Genellikle yeryüzünün su ile bedenin ise ruh ile hayata kavuştuğu kabul edilir. Öte yandan hayat olmadan görme duyma tatma ve benzeri gibi algıların çalışmadığı ve canlı olmayanın herhangi bir deneyiminden söz edilemediği de bir gerçek.
İnanmak insana özgü ve insan kalbinin vazgeçilmez ihtiyacı olan bir olgudur. Kalbin hayat kaynağının iman olduğu söylenir.
İnsanın duyu organlarıyla algıladığı ve deneylediği bir şeye inanmaya çağrılması absürd bir teklif olurdu. İşte dünya hayatındaki serüvenimizin tüm gerekçesi de burada bulunmaktadır.

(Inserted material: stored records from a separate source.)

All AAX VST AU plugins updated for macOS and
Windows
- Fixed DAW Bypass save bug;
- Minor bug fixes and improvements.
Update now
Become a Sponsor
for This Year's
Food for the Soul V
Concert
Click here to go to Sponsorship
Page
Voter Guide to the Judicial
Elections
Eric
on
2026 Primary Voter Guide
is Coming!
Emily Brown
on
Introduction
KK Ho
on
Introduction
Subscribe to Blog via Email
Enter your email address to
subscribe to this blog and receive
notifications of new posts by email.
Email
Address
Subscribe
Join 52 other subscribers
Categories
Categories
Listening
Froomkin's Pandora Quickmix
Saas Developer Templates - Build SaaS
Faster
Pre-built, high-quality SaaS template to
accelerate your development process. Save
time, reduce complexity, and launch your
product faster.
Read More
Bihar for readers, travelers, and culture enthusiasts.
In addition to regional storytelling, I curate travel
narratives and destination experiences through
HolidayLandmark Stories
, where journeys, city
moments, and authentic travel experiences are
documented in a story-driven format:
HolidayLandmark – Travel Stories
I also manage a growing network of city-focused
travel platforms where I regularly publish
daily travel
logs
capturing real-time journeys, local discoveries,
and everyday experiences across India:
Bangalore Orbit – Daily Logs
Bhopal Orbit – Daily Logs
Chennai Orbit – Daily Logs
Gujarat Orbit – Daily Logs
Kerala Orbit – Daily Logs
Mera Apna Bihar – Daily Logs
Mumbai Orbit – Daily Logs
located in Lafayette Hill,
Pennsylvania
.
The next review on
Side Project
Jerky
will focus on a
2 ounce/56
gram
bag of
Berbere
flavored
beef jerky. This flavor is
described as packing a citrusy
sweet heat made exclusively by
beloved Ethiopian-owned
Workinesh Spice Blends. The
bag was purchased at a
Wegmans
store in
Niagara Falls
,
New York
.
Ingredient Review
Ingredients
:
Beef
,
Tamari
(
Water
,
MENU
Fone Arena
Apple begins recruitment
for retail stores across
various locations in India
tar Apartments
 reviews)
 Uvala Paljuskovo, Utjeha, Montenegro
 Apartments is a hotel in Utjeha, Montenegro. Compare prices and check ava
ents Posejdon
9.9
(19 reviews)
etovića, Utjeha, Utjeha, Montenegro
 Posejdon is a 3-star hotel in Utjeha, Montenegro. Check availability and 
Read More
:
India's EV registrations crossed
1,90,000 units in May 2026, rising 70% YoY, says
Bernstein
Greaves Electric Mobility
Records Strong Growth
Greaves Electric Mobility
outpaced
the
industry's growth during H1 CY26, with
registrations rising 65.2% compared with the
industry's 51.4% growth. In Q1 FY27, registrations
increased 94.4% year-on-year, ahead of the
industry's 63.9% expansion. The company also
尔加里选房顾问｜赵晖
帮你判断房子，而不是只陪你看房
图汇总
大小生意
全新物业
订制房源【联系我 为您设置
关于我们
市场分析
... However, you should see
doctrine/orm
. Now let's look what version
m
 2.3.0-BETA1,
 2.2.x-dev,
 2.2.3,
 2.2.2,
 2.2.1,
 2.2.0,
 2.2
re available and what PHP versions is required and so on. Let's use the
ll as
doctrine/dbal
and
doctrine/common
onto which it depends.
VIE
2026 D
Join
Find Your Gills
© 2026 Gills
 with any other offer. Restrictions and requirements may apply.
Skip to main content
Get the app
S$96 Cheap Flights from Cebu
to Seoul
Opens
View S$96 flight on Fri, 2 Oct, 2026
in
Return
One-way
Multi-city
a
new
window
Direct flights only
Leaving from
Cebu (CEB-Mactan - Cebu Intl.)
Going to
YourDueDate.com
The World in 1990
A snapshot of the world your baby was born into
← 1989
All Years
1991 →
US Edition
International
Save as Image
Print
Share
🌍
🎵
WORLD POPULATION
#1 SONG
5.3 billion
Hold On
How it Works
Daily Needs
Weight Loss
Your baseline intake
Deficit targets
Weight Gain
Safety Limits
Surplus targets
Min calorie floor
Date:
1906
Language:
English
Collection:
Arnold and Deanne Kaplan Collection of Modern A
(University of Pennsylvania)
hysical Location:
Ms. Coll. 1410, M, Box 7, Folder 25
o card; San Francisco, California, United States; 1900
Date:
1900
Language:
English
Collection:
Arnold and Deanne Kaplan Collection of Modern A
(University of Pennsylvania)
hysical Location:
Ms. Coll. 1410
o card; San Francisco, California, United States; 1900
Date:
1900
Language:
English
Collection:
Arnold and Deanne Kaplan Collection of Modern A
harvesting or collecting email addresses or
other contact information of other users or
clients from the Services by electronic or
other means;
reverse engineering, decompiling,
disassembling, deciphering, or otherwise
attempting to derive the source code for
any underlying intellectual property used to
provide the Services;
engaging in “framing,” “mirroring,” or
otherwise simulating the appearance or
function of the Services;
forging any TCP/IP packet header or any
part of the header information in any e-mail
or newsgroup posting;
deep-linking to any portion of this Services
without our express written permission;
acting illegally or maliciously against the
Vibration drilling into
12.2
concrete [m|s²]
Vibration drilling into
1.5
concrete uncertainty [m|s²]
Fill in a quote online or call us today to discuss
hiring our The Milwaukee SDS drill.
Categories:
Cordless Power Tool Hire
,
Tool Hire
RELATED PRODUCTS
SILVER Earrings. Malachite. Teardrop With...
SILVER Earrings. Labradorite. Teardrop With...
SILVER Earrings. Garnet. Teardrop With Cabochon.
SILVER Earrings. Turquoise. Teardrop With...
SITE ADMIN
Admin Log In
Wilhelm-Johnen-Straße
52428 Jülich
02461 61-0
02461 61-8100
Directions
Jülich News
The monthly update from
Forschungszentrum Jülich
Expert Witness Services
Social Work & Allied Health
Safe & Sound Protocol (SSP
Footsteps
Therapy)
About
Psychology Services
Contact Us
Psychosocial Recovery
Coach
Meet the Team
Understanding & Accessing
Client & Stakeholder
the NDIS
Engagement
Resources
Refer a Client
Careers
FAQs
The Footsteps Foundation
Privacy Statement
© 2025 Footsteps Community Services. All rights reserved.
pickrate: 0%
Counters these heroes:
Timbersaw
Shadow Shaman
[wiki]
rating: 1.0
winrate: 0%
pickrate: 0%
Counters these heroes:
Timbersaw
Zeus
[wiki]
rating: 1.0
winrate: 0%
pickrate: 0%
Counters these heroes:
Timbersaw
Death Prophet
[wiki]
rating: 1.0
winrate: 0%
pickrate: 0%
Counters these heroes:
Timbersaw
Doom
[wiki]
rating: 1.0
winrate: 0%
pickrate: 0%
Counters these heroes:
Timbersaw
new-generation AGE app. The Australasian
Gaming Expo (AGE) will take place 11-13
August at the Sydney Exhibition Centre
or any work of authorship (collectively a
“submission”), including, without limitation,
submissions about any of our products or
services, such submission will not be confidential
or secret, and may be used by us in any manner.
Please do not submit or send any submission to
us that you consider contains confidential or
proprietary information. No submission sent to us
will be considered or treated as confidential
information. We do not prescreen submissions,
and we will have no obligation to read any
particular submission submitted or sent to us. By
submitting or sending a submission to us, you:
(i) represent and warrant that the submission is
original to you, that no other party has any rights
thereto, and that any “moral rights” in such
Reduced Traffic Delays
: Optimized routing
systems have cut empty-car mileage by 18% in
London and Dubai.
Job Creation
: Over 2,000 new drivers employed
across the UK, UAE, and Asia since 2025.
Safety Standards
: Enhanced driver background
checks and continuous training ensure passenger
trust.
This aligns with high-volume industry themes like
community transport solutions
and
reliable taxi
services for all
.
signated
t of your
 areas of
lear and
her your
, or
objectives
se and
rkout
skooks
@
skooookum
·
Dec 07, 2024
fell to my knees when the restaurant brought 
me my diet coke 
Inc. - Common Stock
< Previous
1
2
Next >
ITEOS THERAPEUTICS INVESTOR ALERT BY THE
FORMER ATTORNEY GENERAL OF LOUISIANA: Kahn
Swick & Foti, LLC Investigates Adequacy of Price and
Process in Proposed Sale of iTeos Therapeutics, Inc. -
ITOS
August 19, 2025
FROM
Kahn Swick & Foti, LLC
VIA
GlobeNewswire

Görüp duyumsadığımızdan hareketle görme ve deneyimlerimize girmeyene ulaşmak için aramak gerekmektedir. Bu arayışta mevcut koşullar bize yardımcı olabileceği gibi aynı şartların köstek olması da muhtemeldir. Akıldan çıkarmamamız gereken şey bu yolculukta yitenler olduğu gibi bulanların da var olduğudur. Yola çıkmadan ne ile yüzleşeceğimiz her zaman kestirilemez. Böyledir diye ortadaki bu belirsizlik nedeniyle insanın en hayati görevini ertelemesi veya ihmal etmesi akıl kârı değildir.